While Bill Cosby was certainly alive back then, he was but a scant seven-year-old boy who could only dream of drugging and raping women.
The truth is, “What’s in this drink” was the 40s equivalent of “hold my beer.” It’s something you said when you were about to engage in an act for which you wanted to minimize the social and moral consequences.
And as is always the case when the left or the right self-righteously gets something banned, it incites a more than equal and opposite reaction. Renewed interest in the song has sent sales soaring and requests for radio airplay have skyrocketed! Why, the listener outcry was so fierce that every single silly station that banned it brought it back.
Prohibition always works so well, doesn’t it?
Ain’t it funny, and deliciously ironic, that these same liberal women have no problem with the 1953 classic, ‘Santa Baby,’ in which a sultry young woman purrs about all the magnificent gifts her menagerie of suitors are about to rain down on her.
And c’mon! What do y’all think “Hurry down the chimney tonight” really means?
PETA strikes again!
People for Eating Tasty Animals…I mean People for the Ethical Treatment of Animals could’ve been in the running for this year’s Snowflake Outrage Trophy award, but those cow huggers always seem to make some sort of silly holiday statement just to get their name back in the news.

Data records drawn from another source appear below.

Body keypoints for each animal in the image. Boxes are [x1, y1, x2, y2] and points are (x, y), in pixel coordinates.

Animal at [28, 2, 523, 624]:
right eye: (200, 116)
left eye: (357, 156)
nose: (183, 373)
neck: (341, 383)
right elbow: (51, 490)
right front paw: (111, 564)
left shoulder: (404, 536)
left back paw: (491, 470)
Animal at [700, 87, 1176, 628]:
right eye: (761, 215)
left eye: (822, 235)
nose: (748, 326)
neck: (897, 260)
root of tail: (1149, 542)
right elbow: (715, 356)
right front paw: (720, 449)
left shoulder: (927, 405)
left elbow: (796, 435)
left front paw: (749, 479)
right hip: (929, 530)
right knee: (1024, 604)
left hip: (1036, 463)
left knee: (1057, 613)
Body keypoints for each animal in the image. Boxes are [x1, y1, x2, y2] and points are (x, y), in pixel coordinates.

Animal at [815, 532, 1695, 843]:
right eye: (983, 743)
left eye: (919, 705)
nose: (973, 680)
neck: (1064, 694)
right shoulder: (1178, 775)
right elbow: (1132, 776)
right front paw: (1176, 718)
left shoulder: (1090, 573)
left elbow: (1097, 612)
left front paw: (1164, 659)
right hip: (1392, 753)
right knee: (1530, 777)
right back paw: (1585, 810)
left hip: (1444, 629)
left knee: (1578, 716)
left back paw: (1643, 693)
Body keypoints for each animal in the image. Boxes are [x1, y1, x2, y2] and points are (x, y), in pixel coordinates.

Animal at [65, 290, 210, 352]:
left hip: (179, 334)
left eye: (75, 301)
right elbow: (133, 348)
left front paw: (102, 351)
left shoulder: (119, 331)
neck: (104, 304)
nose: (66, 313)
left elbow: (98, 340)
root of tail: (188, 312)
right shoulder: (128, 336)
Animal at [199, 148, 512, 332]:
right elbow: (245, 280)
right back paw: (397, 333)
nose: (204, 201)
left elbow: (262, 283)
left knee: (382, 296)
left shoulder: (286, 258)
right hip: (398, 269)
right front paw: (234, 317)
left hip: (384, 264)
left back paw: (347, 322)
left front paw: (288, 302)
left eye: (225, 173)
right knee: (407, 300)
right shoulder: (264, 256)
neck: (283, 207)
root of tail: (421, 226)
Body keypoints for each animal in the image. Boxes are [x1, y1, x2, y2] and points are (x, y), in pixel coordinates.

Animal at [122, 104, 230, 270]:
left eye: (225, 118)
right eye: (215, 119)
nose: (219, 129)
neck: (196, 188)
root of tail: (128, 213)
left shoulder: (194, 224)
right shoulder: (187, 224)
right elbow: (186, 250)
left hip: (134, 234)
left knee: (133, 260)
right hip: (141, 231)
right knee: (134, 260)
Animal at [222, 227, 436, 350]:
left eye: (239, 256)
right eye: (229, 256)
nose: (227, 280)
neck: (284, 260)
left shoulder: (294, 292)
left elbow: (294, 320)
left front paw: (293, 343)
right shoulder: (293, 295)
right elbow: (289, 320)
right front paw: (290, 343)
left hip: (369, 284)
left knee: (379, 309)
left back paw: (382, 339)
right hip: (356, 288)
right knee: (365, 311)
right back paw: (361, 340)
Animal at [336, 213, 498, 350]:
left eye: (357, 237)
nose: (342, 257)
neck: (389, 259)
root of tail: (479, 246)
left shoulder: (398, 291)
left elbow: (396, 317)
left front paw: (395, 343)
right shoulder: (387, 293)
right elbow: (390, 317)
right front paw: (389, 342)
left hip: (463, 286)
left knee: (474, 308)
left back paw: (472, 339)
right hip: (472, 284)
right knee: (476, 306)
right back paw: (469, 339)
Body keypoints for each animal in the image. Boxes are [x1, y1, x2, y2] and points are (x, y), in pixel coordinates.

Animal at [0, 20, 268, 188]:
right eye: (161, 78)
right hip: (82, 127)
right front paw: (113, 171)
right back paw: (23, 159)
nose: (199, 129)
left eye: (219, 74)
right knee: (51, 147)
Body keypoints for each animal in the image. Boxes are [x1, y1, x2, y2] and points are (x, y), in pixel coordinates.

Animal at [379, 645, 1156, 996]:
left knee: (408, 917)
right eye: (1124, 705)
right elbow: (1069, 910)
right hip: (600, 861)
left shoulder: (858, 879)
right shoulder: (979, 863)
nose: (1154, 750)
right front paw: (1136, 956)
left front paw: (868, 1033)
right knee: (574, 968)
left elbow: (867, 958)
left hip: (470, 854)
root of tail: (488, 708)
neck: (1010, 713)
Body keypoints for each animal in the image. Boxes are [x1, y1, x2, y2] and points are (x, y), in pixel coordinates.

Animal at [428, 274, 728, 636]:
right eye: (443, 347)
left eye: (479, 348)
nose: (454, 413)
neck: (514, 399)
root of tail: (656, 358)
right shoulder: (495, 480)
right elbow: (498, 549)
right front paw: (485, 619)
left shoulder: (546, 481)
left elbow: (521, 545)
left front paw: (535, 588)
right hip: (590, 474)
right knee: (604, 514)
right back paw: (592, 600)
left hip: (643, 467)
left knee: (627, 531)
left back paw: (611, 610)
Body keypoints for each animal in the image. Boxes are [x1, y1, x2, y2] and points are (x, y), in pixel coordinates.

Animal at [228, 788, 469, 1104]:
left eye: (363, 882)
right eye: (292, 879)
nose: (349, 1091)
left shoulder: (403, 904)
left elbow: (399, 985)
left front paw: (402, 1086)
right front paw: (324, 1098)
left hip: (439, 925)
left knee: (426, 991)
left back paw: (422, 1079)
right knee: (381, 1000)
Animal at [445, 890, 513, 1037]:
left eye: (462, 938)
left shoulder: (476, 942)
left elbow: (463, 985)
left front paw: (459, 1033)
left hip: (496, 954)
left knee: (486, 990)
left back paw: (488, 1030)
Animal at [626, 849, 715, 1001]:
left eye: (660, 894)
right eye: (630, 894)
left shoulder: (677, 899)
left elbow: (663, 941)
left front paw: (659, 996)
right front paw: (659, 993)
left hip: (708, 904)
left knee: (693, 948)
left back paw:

And if you mean to do it, it doesn’t count. Remember when they tried to get the town of Turkey, Texas, to change their name to Tofurky, Texas?
This time, they’re trying to tell the rest of us sane folks that old saws like “bringing home the bacon,” “taking the bull by the horns,” and “being the Guinea pig” are just as bad as any homophobic or racist rant.
“Just as it became unacceptable to use racist, homophobic, or ableist language, phrases that trivialize cruelty to animals will vanish as more people begin to appreciate animals for who they are and start ‘bringing home the bagels’ instead of the bacon,” PETA somehow Tweeted with a straight face.
Please give me a minute so I can finally stop laughing and pry myself up off my home-office floor.
I know we’re going long here, but I figured I could kill two birds with one stone by covering both stories. Now, while a bird in the hand is certainly better, after running around like a chicken with its head cut off, I finally got my ducks in a row, though getting to the column finish line can be a lot like herding cats.
Since I’m no deer in the headlights, despite being busy as a beaver, I stopped chasing my tail long enough to address the fact that PETA is just another batshit crazy liberal group, which makes going after them somewhat akin to shooting fish in a barrel.
But apparently, these birds of feather flocking together makes them sitting ducks for the kind of satirical response that means I’d never look this gift horse in the mouth. I don’t understand why PETA let this cat out of the bag because it only makes them seem pig-headed and that really gets my goat.
They really oughtta let sleeping dogs lie.
Trust me, I won’t count my chickens, but like lambs to the slaughter, I always appreciate how PETA goes whole hog into this kind of absurdity just like a bat out of hell. In fact, I’ve been trying to tell them to stop putting the cart before the horse, but my wisdom always seems to fall like pearls before swine.
Apparently, you can lead a horse to water, but you can’t make him drink.
I realize PETA has long-since jumped the shark and they won’t change their leopard-like spots even if hell gets cold enough to freeze the balls off a brass monkey, so why beat a dead horse?
You seriously can’t swing a dead cat without hitting a liberal with too much time on their hands and too many bats in their belfry these days.